TEXT UNDER STUDY:
# # # # # # #
I can't blame the little kid who sneezed on me a couple of weeks ago, nor its mother, but that's the trouble with this time of year. I would have to hermetically seal myself in my house to prevent exposing myself to the winter bugs, and I'm not about to do that (if I wanted to do that, I'd have stayed in Copper Harbor!)
On that subject, I talked to both the Boosts and Philippe, and the generator is fixed - or we hoped it is. And the electrician was supposed to bill me for it. So that is under control. It's a relief.
It's been really cold both places, moreso in Copper Harbor because the wind has been over 20mph for several days. It was clear at sunset tonight, although when the camera finally got a picture, it caught the end of a snow squall. Most of the garden is covered now, and down the peninsula there has been lots of lake effect snow over the past week. According to George Hite, we're now over 100 inches for the season. Apparently it's been very spotty, because Philippe said that at his place, on Five Mile Point Road, he can still see the weeds through the snow.
According to the Weather Underground, it's overcast in the metro area, but when I went upstairs for my dinner, the moon was shining brightly in the grade door window. And when I went out to get the mail, it's really, really cold...what they refer to as "crisp"...meaning it crisps your snotty nose. I'm really sorry I left my sheepskin lined gloves in Copper Harbor. I shall have to see what I can find in the coat closet to keep my fingers from going numb.
So that's the news from the field in exile. I will try to check in tomorrow, but I make no promises, since it depends upon how I feel by the time I get back from Troy.
January 13 It's cold outside! It's been in the mid-20s here over the past couple of days, and it's been dropping steadily in Copper Harbor, and for most of the day there it was in the single-digits. Brr! According to the camera - and to John Dee - it's been snowing there, too, although there isn't any on the deck. I guess that's partly because the winds have been over 20mph...boy, does that lower the wind chill!
I went out today to lay in a little food, and partly because of the cold and partly because all my fleece tops are dirty and my jeans were in the basement, I dug out my cords and a wool sweater, neither of which I've worn for about three years. With my down parka, I was quite comfortable outside, except for my hands. I took my sheepskin lined mittens to Rainbow's End and although I looked at them all summer and thought to myself that I should bring them back, of course I forgot them. I have some circulatory dysfunction (have had all my life), and my hands and feet tend to get icy and numb. The solution is mittens, or mittens over gloves. I will have to dig into the coat closet and see what I have, because it doesn't look to get too much warmer for quite a while.
# # # # # # #
DATASET EXTRACT:

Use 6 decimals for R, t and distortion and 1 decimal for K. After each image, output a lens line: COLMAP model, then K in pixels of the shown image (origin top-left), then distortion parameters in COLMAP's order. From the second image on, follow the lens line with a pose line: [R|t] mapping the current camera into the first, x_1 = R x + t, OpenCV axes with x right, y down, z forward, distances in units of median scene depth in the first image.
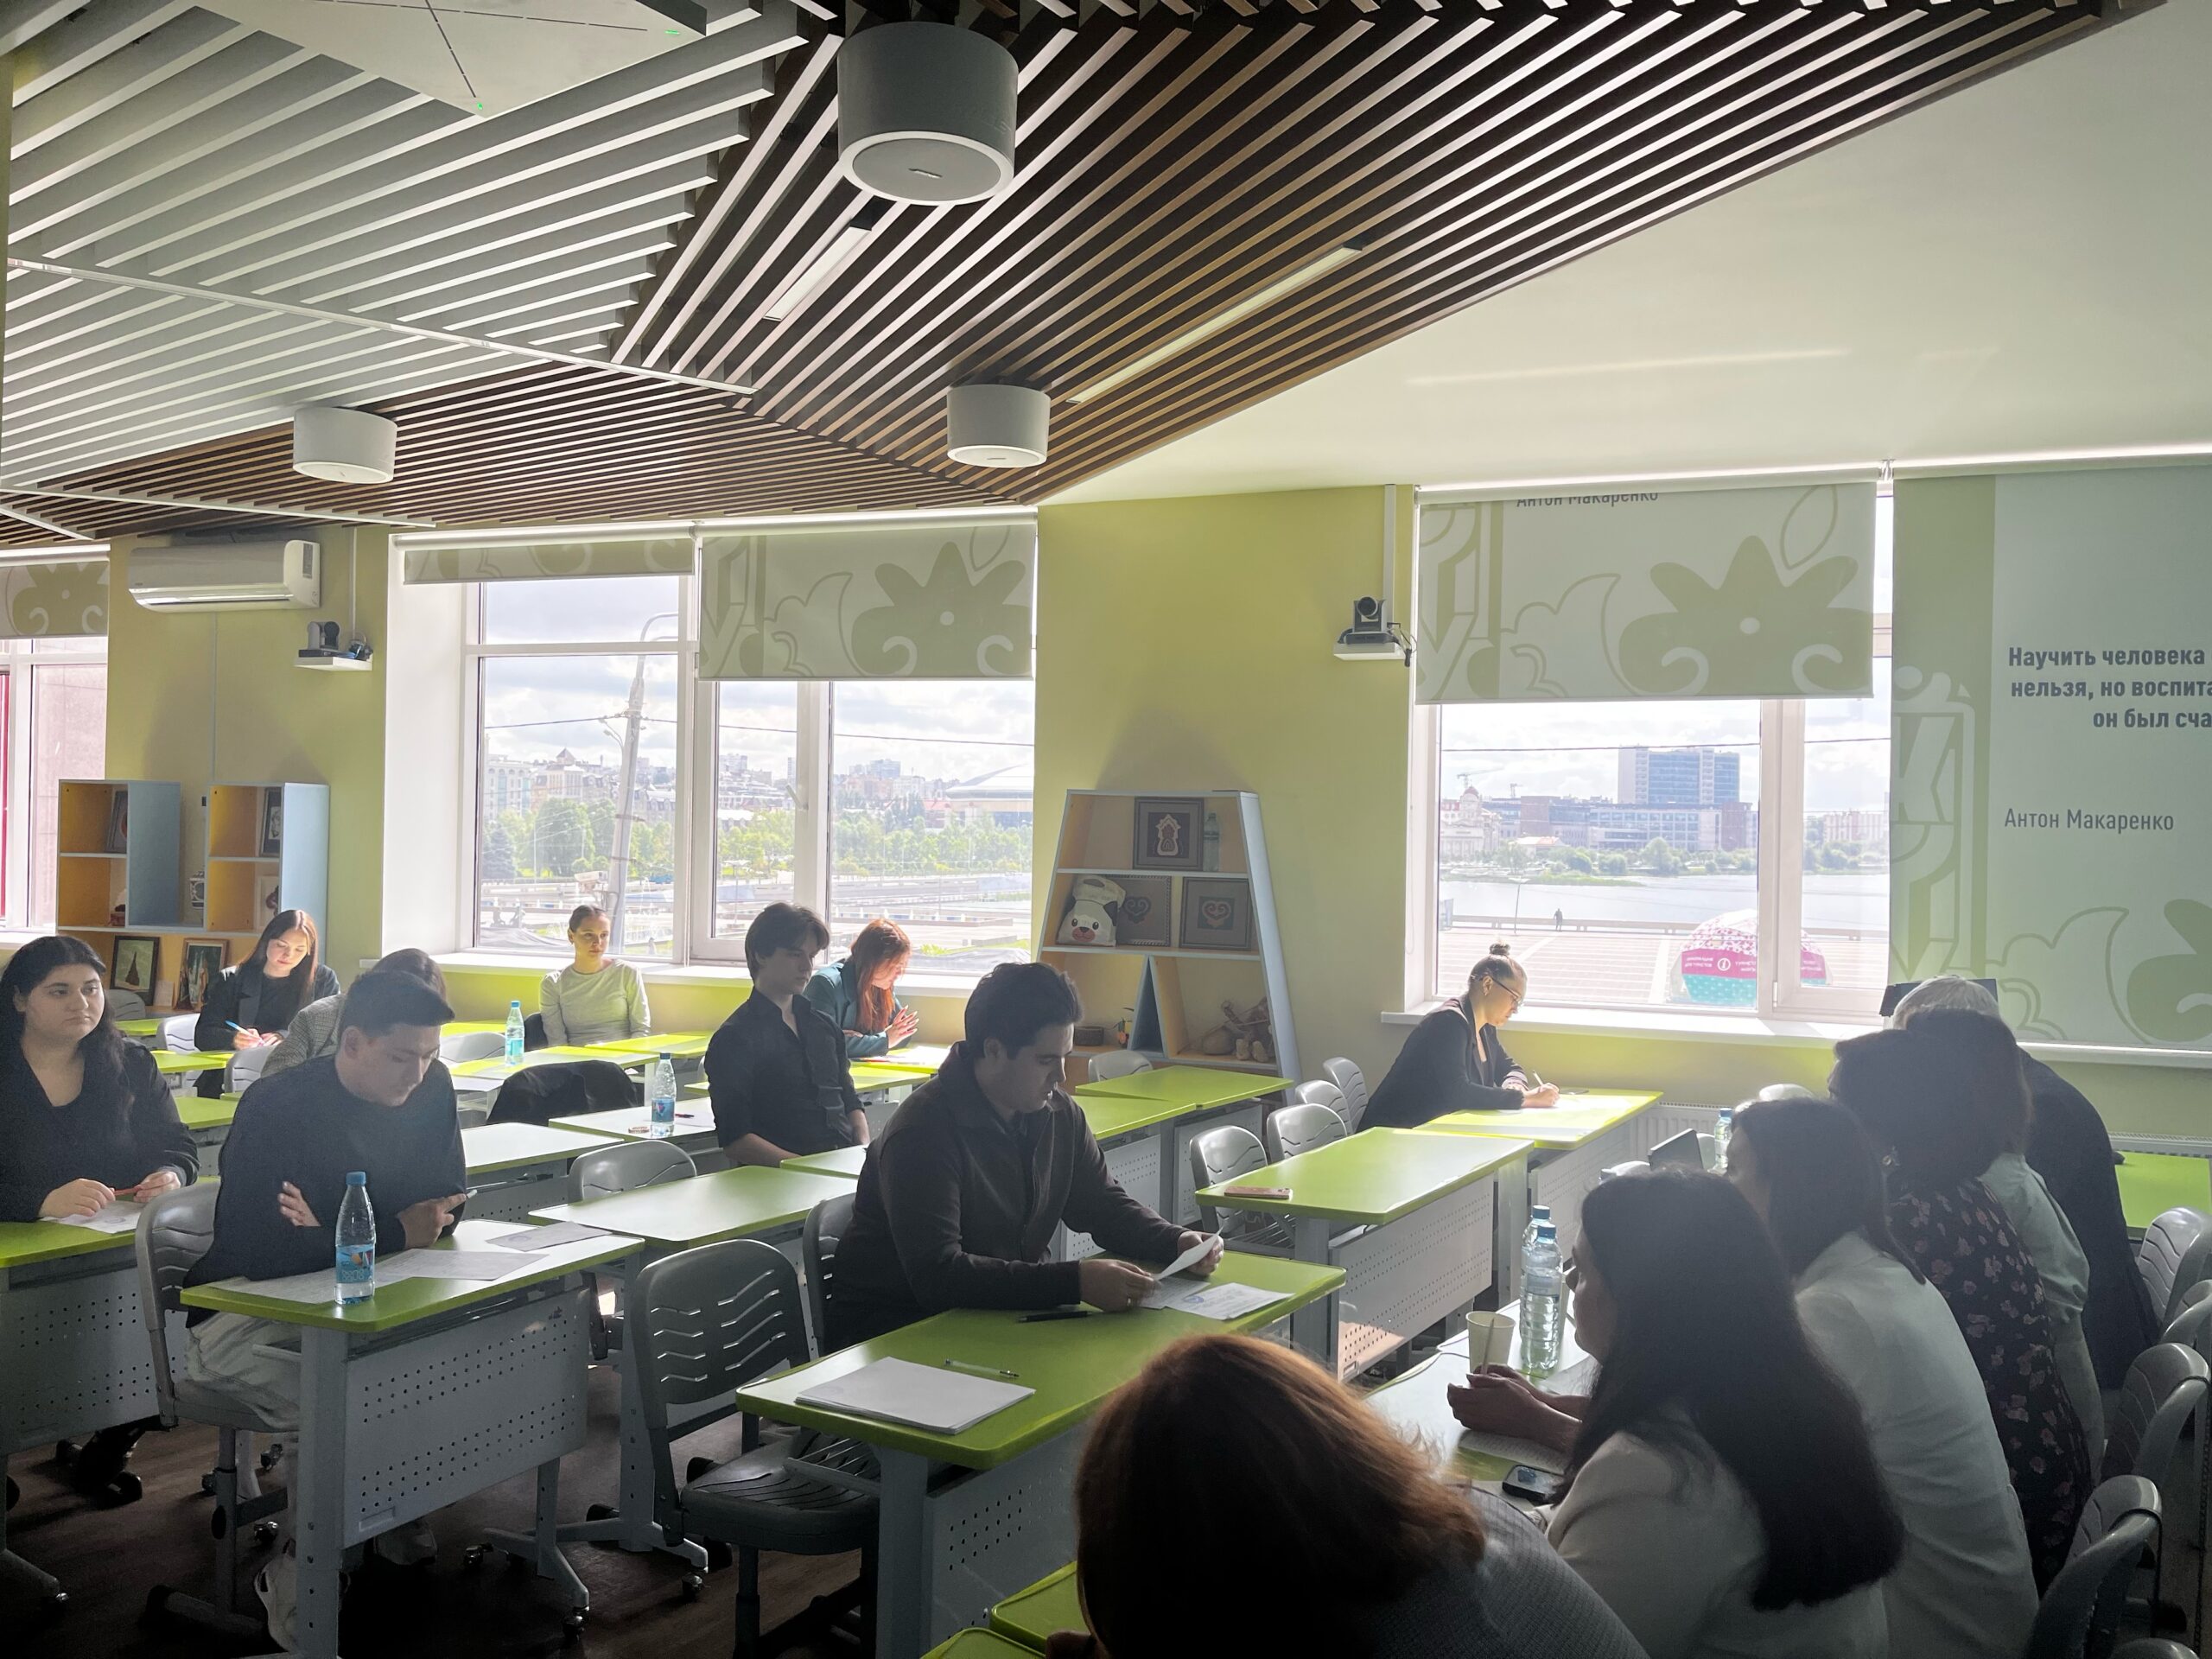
# # # # # # #
WORK INSTRUCTION: Carry on the winter diary about the cold in Copper Harbor from the point at which it stops.

EXPECTED OUTPUT:
The only problem with being dressed for the out-of-doors is that by the time I got through in Kroger's, between the heat and my usual problem with too much walking, I was sweating profusely. Of course, that went away when I got outside again.
The cats were very interested in the open door...until they sniffed the temperature, then they gave it a wide berth. They know which side of the door is the cozy one!
While it snowed all day (and all day yesterday) in Copper Harbor, it was sunny here for most of the day, which was a nice change.
Other than having to pull out most of the embroidery I did yesterday, things here have been really quiet. I was working with (I thought) an extremely pale blue thread, but when I looked at it, it was clear that a strand of white had accidentally gotten into the bag with the blue, and of course I grabbed it and there is such a small difference in the colors, especially under the incandescent lights, that I didn't realize what I had done until I turned on the heat lamp last night. Grr. It's all fixed now, but as I've mentioned before, this project is going slowly enough that I don't like to be set back like that.
I have been staying up much too late, either playing games on the computer or reading, or both, so tonight I must try to get to bed earlier.
The only other item of note is that when I read my Grosse Pointe News Friday, I saw the obituary of one of the neighborhood kids I grew up with, Davey Ritter. He was only 54, and I gather from the write-up that he died of cancer. I hate it when somebody younger than me dies, but now I understand why, when I saw Davey over the past several years, he looked so bad. He lived in the house on the corner of my street, in his mother's house, just like me.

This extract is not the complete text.